**** DATA EXTRACT

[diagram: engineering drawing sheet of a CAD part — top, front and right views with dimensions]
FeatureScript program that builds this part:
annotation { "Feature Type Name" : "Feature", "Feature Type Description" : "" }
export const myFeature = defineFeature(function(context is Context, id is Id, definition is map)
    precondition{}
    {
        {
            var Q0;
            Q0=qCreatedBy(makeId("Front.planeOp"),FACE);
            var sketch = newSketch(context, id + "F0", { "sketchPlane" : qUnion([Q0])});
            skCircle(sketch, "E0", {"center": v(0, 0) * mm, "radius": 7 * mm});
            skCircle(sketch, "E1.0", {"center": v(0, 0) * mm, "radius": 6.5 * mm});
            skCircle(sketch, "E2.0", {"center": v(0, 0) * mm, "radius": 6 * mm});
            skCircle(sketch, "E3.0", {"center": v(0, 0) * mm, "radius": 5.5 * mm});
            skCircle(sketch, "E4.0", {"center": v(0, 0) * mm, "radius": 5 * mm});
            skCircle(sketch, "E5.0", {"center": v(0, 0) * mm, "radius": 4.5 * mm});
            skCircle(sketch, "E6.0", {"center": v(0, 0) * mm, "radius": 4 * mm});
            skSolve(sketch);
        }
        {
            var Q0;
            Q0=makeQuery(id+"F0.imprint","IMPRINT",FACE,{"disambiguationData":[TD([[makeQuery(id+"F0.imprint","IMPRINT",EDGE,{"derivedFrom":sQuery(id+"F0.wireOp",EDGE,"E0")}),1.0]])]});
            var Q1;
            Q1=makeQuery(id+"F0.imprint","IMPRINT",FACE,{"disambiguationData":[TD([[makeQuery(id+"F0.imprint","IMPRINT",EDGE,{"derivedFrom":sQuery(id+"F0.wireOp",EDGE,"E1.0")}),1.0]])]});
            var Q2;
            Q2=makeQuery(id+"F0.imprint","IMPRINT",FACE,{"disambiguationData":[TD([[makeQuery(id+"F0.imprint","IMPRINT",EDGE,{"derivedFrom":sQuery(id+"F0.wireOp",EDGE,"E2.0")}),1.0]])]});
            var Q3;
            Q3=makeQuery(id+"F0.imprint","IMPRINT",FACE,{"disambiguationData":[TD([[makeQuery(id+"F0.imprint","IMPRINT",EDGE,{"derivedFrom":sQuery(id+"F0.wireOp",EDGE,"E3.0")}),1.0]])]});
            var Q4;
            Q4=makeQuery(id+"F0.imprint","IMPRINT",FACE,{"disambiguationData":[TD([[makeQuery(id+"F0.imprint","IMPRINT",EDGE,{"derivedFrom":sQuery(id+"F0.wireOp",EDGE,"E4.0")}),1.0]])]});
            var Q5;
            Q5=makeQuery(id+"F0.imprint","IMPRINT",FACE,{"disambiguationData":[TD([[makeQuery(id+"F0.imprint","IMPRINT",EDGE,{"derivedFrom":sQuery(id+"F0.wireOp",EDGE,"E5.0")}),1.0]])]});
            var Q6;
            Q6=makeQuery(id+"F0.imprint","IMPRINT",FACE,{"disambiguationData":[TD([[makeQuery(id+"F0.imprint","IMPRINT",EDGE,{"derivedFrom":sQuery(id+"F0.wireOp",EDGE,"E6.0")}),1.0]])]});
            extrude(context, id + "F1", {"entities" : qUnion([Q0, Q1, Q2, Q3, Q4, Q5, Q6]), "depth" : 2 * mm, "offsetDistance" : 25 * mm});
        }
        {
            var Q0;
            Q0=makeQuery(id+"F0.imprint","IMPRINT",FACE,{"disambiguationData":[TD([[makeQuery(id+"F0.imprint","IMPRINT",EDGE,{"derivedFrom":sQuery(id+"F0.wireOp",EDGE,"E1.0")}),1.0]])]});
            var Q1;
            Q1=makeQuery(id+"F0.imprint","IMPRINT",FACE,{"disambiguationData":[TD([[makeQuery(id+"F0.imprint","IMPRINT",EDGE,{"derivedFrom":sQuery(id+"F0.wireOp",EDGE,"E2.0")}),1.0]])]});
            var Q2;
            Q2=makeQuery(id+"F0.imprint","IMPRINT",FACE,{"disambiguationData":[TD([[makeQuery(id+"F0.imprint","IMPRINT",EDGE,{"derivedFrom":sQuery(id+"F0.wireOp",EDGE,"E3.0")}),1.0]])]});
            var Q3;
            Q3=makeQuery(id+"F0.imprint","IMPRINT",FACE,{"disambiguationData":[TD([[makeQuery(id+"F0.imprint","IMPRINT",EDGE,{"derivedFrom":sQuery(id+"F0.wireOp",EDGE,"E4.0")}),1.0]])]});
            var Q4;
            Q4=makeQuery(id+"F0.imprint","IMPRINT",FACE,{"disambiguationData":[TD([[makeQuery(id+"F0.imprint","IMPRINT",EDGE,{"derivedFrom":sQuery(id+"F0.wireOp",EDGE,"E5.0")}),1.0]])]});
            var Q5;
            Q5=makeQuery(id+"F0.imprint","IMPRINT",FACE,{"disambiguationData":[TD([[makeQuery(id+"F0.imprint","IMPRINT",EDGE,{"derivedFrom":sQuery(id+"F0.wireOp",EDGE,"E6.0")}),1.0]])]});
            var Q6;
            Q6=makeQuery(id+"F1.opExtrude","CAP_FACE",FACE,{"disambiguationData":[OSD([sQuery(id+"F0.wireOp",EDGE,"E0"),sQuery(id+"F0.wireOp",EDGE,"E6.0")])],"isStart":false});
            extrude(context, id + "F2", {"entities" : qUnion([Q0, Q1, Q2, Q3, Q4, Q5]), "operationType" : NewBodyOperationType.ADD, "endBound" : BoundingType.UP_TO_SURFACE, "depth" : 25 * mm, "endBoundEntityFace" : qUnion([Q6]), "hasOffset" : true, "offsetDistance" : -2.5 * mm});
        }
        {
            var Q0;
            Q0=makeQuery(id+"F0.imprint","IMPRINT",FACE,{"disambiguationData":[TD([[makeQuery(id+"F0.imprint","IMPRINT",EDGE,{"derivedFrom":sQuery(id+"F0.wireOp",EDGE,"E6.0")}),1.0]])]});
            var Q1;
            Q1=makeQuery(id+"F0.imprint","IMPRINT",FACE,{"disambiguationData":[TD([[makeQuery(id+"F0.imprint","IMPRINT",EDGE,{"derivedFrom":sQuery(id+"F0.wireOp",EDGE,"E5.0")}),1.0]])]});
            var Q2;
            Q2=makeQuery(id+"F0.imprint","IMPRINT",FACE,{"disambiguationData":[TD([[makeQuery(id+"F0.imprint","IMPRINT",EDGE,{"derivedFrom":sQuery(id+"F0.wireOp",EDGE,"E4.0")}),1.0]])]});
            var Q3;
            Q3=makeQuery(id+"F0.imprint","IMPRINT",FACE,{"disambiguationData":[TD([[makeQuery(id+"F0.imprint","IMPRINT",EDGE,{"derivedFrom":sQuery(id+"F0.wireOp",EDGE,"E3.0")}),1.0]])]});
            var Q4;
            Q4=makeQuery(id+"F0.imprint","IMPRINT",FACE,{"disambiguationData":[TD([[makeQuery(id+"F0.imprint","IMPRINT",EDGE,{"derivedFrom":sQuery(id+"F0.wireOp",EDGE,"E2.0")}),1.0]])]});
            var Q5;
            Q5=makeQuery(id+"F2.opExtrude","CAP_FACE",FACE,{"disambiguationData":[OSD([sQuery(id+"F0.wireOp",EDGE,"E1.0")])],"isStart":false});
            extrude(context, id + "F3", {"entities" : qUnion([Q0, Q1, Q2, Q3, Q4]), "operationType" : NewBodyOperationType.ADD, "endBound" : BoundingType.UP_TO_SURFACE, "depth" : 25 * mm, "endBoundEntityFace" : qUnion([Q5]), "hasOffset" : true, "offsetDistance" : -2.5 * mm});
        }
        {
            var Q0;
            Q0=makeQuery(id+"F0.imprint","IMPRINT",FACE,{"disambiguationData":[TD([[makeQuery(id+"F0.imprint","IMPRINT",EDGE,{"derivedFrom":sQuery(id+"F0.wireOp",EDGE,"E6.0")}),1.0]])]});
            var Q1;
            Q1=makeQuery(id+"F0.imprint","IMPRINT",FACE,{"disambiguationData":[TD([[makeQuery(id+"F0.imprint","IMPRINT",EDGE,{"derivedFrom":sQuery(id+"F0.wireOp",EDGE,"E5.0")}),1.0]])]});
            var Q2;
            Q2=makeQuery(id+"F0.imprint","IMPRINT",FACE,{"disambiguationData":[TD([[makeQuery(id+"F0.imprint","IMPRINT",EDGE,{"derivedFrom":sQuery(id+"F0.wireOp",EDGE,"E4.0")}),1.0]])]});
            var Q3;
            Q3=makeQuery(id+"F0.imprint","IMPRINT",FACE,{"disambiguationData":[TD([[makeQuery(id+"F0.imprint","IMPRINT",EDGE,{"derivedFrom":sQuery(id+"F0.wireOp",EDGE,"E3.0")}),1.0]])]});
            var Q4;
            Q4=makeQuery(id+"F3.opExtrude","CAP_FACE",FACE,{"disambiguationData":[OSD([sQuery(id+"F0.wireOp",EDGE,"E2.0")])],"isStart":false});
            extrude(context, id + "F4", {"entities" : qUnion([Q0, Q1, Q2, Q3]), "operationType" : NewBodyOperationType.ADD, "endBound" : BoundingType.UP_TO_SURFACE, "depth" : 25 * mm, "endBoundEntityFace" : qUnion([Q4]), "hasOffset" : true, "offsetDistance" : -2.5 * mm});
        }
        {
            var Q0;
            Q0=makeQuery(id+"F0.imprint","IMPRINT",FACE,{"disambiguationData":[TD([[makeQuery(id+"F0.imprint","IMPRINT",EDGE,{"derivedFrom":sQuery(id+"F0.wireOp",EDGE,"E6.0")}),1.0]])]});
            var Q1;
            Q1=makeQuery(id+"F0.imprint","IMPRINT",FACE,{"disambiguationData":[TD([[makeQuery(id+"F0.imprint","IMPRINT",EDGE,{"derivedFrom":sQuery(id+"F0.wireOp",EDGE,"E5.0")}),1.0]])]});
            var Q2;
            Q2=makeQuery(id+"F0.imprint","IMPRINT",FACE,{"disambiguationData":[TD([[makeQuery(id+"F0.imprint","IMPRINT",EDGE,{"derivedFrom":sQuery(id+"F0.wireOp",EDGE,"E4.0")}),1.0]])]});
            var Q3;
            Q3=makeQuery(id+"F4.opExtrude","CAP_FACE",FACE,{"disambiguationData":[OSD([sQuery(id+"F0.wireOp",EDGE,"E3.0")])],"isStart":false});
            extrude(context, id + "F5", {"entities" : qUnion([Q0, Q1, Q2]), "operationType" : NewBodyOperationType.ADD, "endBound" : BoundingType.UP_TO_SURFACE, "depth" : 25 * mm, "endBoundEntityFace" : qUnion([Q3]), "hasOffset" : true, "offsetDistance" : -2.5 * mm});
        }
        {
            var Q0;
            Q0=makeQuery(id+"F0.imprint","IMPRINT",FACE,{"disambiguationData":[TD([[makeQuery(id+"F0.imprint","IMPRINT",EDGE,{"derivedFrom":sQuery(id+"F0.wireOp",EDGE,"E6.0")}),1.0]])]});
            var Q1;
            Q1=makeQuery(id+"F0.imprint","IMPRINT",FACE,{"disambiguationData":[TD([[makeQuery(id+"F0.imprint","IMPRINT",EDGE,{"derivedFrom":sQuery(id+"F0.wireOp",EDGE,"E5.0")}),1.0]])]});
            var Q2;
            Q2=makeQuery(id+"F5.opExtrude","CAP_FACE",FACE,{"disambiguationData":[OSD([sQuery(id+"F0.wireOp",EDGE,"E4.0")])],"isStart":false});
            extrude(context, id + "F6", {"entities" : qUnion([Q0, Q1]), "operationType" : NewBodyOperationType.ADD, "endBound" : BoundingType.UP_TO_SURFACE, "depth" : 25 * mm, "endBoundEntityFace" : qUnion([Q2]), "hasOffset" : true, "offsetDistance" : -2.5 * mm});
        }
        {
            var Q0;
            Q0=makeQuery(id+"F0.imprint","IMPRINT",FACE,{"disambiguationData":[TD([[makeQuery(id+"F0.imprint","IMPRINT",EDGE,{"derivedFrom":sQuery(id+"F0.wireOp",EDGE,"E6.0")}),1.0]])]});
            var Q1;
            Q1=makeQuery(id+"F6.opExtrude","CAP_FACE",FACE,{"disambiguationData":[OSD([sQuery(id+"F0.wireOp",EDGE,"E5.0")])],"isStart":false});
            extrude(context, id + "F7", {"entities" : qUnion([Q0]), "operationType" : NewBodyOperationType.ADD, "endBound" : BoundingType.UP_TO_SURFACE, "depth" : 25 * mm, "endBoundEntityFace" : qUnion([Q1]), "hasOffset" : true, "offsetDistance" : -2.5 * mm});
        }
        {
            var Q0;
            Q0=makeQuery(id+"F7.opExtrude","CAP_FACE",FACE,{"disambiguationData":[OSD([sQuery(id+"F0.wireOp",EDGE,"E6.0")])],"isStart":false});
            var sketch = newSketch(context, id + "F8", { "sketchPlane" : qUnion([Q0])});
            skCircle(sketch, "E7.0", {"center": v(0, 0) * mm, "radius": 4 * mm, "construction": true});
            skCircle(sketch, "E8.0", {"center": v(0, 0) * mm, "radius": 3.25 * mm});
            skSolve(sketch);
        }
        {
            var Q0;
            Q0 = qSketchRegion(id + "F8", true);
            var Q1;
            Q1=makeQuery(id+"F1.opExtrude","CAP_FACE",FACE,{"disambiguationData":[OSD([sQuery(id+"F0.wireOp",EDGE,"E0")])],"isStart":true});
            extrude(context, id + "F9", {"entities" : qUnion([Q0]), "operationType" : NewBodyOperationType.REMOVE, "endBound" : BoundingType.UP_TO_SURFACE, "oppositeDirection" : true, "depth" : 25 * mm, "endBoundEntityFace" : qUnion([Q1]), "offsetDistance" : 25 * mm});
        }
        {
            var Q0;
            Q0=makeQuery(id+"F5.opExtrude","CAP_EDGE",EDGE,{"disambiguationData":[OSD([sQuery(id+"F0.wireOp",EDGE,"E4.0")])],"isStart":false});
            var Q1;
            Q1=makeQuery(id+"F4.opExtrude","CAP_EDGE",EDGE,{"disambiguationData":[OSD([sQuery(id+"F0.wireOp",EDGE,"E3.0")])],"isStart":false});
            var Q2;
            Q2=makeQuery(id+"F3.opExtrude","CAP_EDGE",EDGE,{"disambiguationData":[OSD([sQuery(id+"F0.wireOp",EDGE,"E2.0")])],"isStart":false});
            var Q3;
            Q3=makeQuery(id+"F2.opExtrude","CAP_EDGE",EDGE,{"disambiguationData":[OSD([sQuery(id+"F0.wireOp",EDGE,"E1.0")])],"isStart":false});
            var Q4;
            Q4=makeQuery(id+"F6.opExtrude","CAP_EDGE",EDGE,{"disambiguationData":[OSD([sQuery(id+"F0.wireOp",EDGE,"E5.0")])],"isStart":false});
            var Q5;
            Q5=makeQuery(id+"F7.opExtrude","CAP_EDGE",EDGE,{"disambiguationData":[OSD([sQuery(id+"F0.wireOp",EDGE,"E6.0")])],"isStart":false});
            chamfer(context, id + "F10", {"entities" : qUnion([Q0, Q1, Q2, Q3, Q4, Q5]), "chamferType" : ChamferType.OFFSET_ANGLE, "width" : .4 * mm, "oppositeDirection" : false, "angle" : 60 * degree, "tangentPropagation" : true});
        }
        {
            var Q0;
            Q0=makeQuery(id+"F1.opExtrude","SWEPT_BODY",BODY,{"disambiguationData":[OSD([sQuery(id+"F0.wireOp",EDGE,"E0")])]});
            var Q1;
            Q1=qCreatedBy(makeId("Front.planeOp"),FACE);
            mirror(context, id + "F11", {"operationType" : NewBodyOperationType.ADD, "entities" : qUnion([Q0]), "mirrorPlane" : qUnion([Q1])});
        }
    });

********

**WRITTEN INSTRUCTION:** Format the lines from the very first one through the line containing "export const myFeature" as a numbered list, including both of those lines and leaving out any blank lines.

**RESULT FOR THIS TASK:**
1. [diagram: engineering drawing sheet of a CAD part — top, front and right views with dimensions]
2. FeatureScript program that builds this part:
3. annotation { "Feature Type Name" : "Feature", "Feature Type Description" : "" }
4. export const myFeature = defineFeature(function(context is Context, id is Id, definition is map)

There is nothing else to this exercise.